TASK MATERIAL:

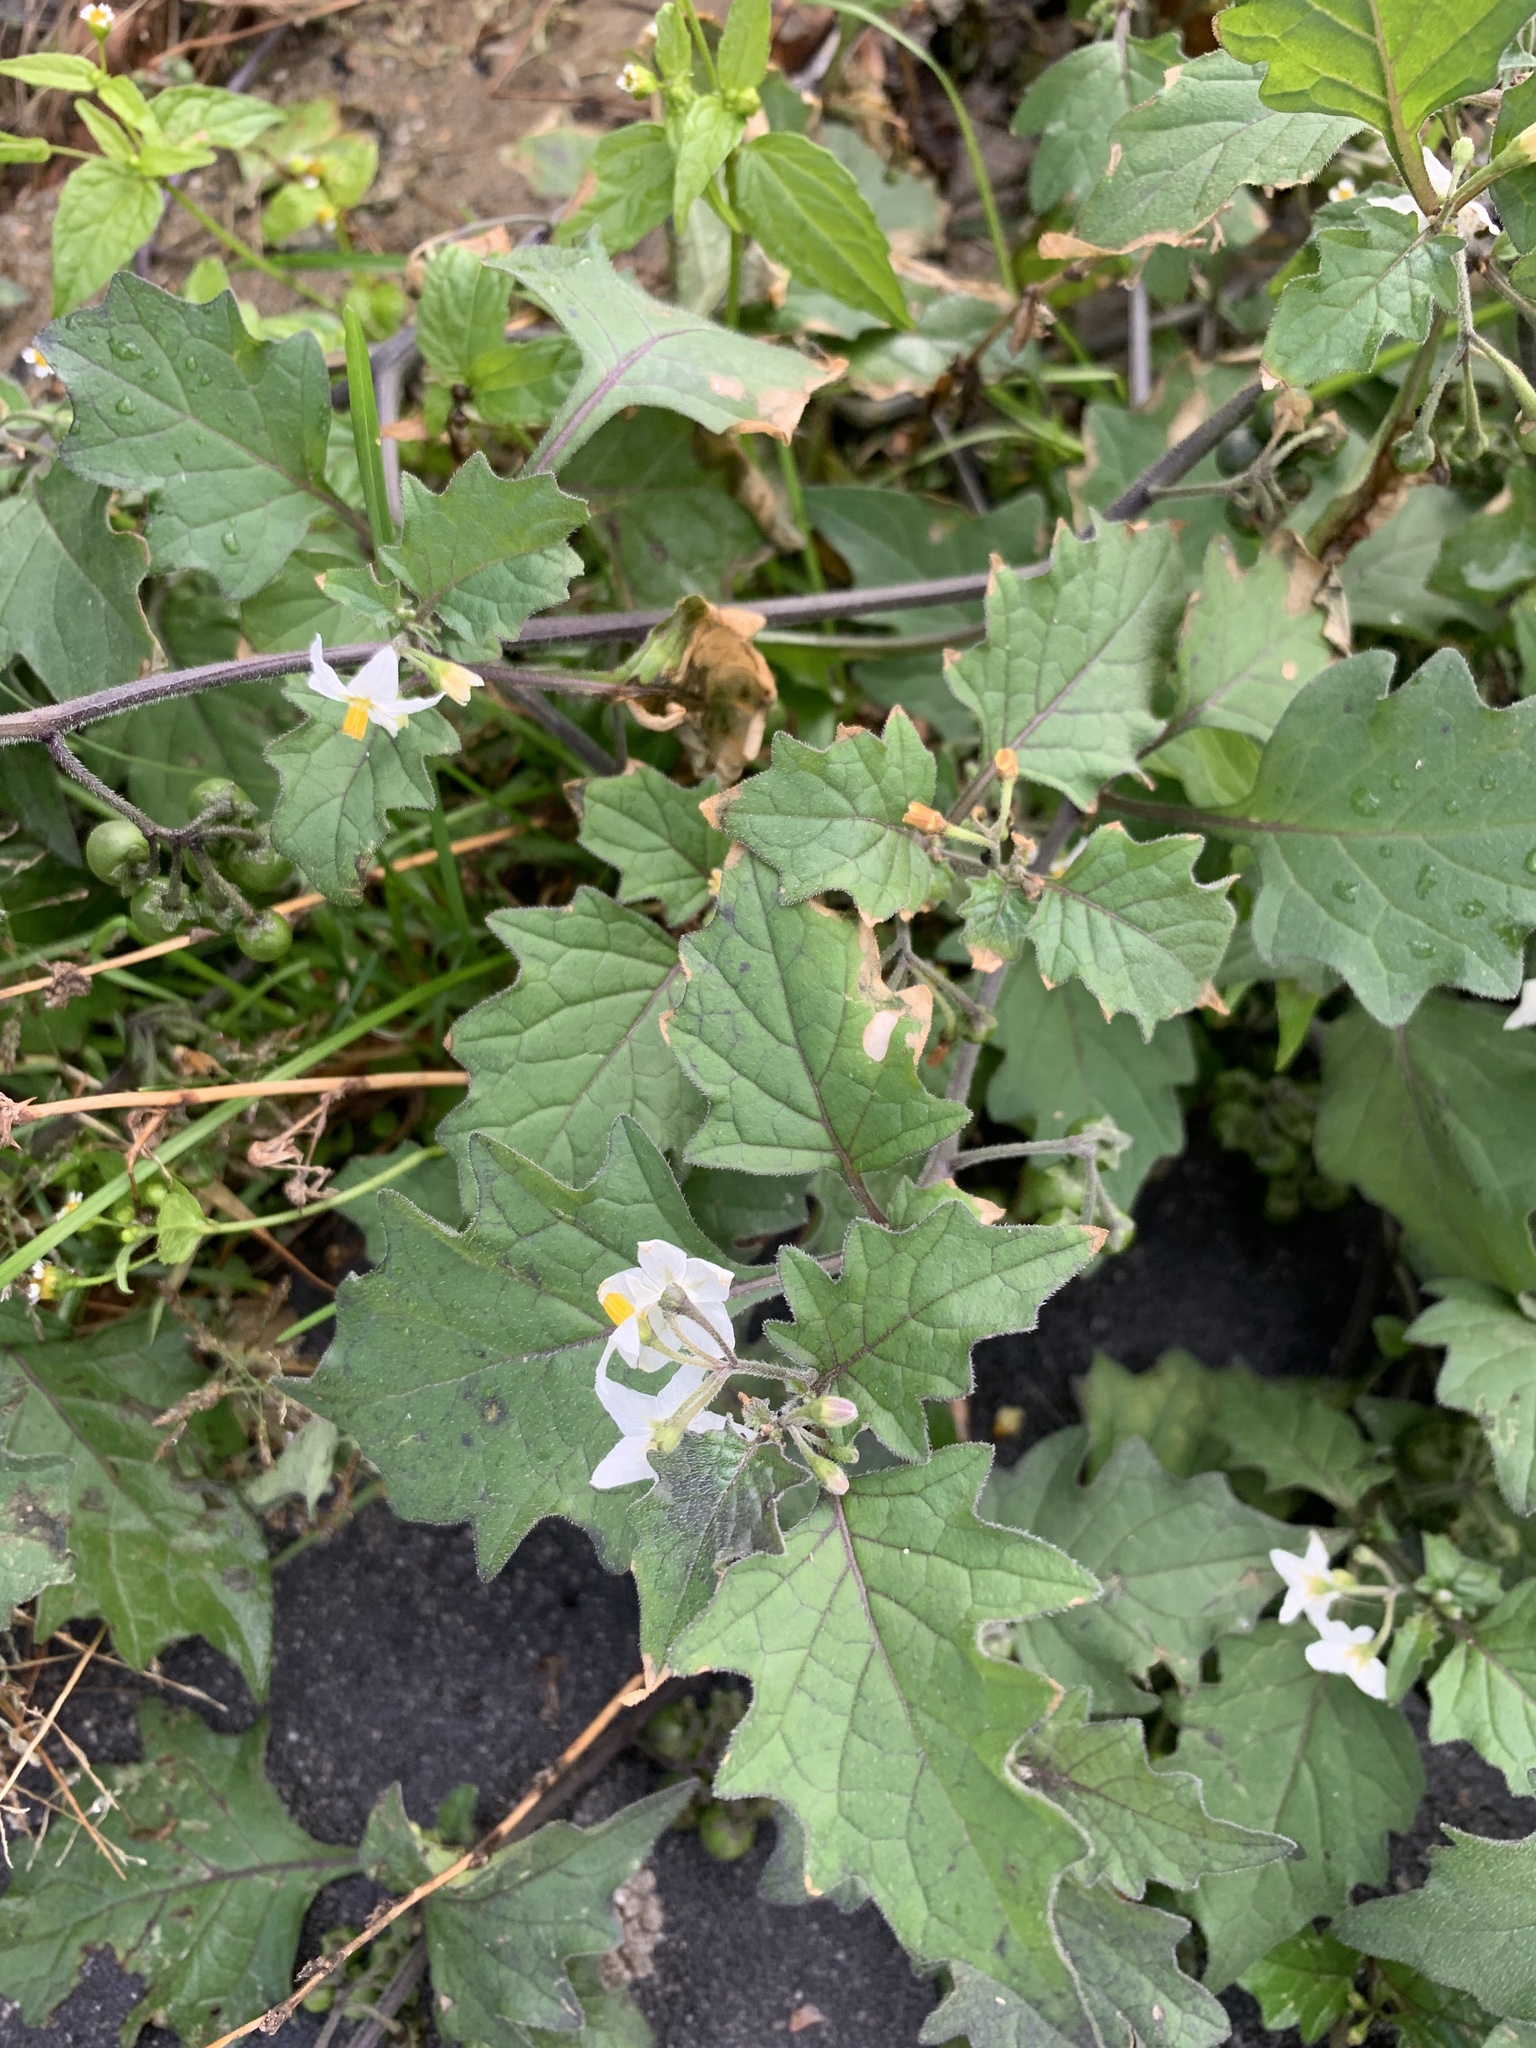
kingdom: Plantae
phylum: Tracheophyta
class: Magnoliopsida
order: Solanales
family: Solanaceae
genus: Solanum
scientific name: Solanum nigrum
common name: Black nightshade
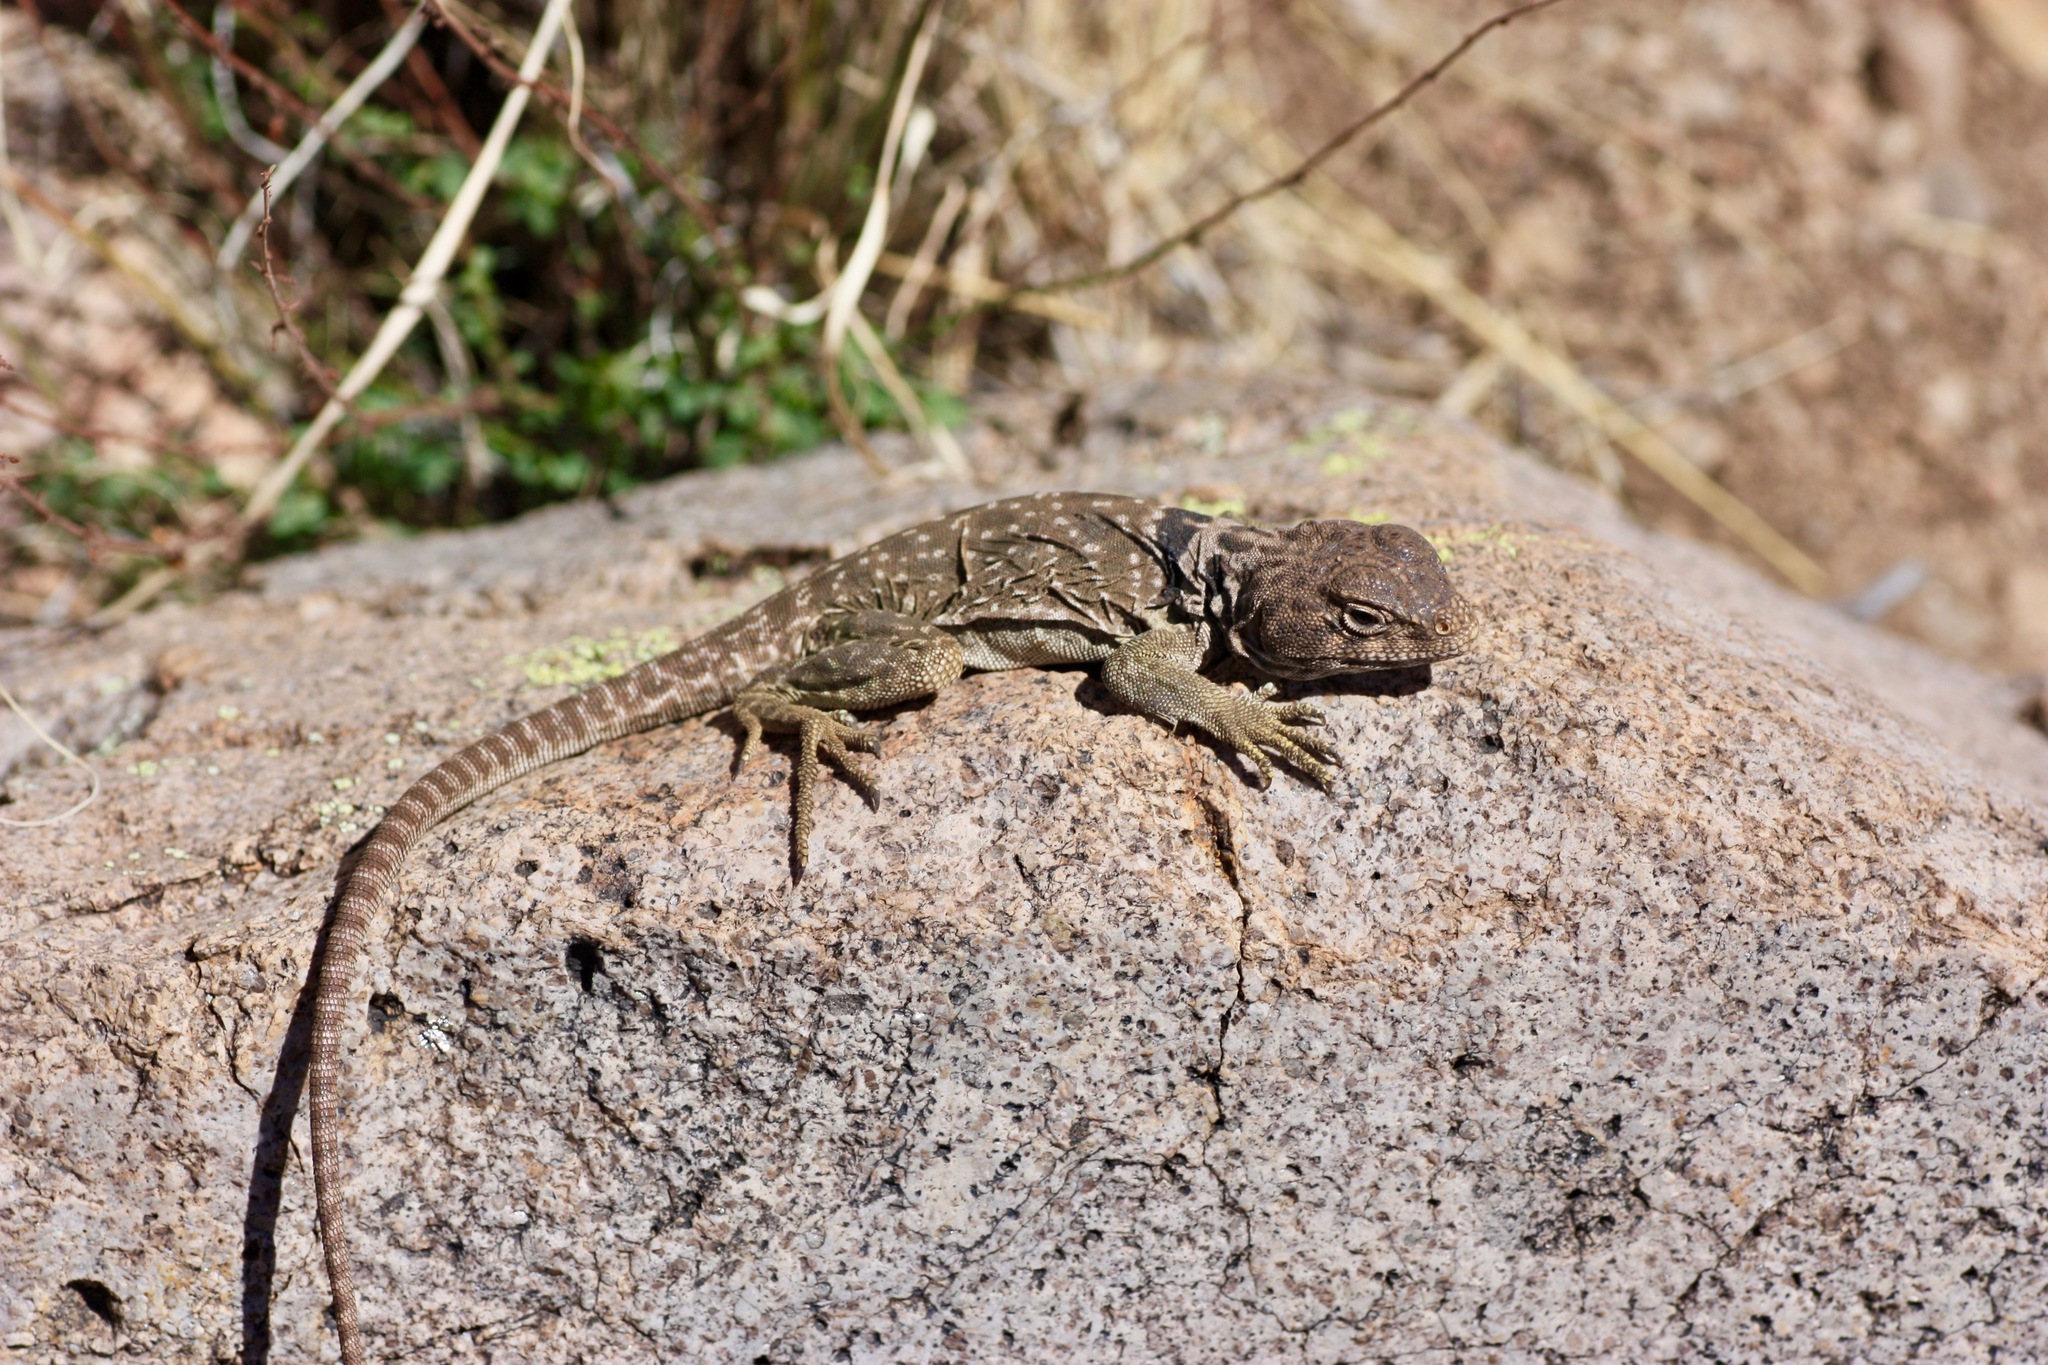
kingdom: Animalia
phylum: Chordata
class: Squamata
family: Crotaphytidae
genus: Crotaphytus
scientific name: Crotaphytus collaris
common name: Collared lizard
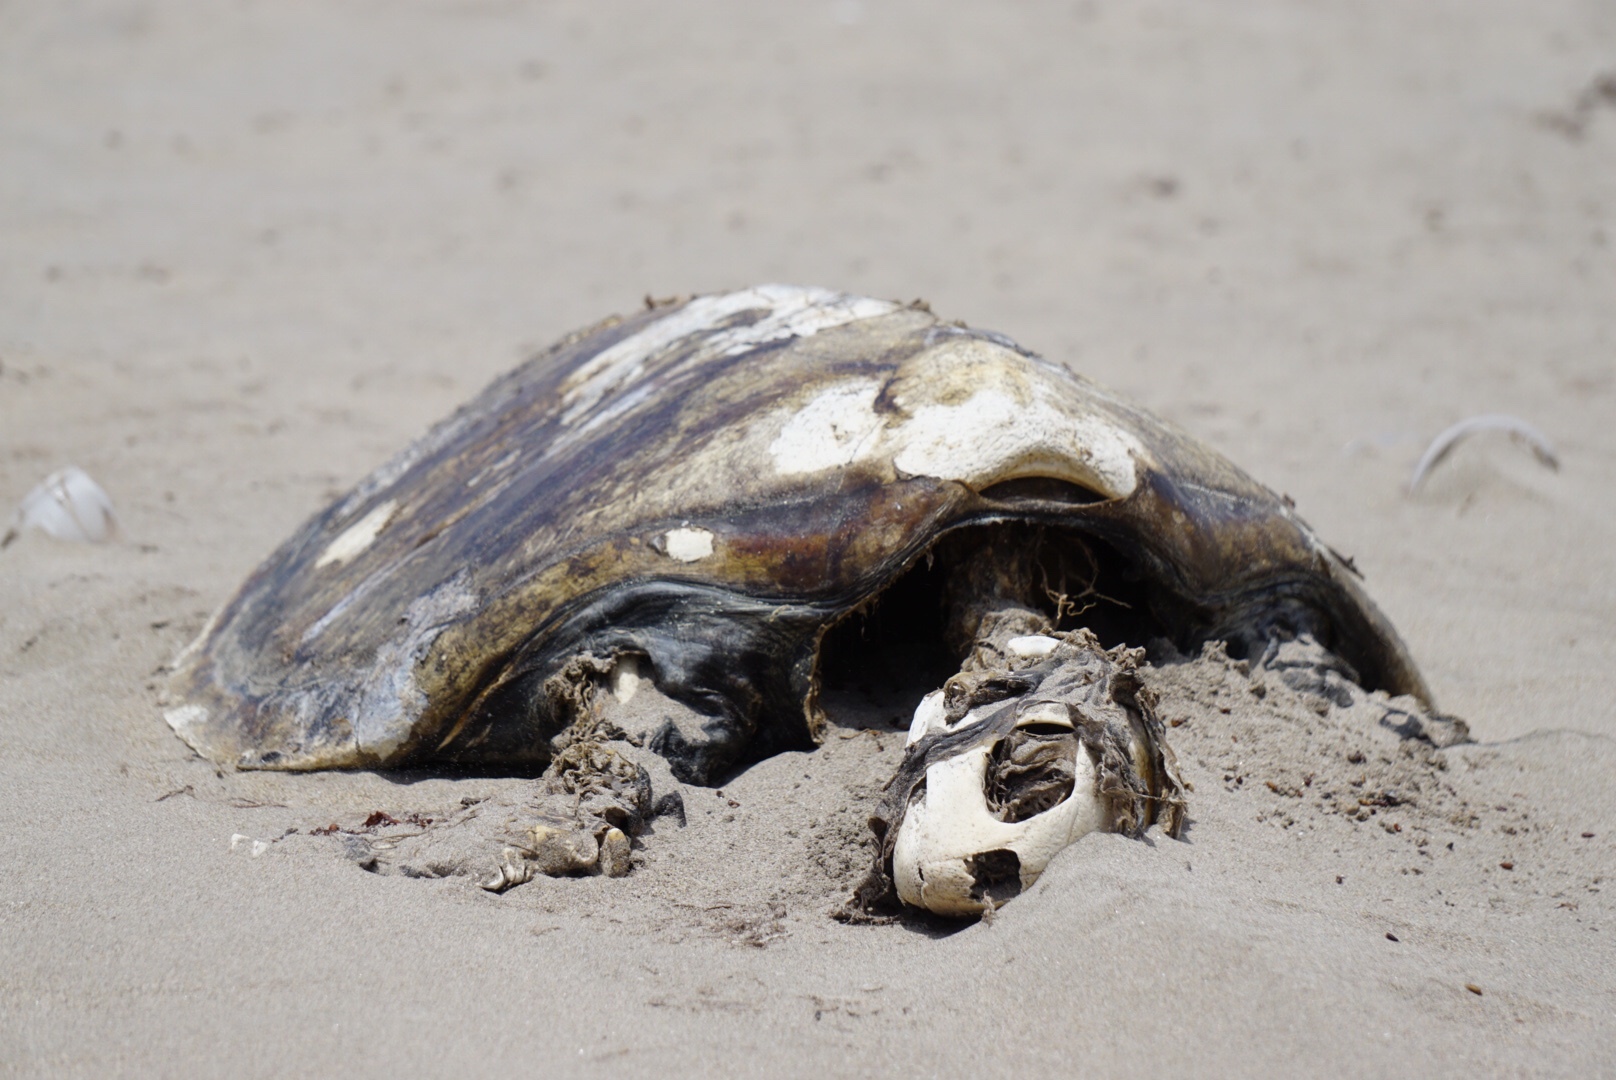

TASK STATEMENT:
Copy every line of text in the material above character for character, leaving out the pictures themselves.

OUTPUT OF THE TASK:
kingdom: Plantae
phylum: Tracheophyta
class: Magnoliopsida
order: Solanales
family: Solanaceae
genus: Solanum
scientific name: Solanum nigrum
common name: Black nightshade
kingdom: Animalia
phylum: Chordata
class: Squamata
family: Crotaphytidae
genus: Crotaphytus
scientific name: Crotaphytus collaris
common name: Collared lizard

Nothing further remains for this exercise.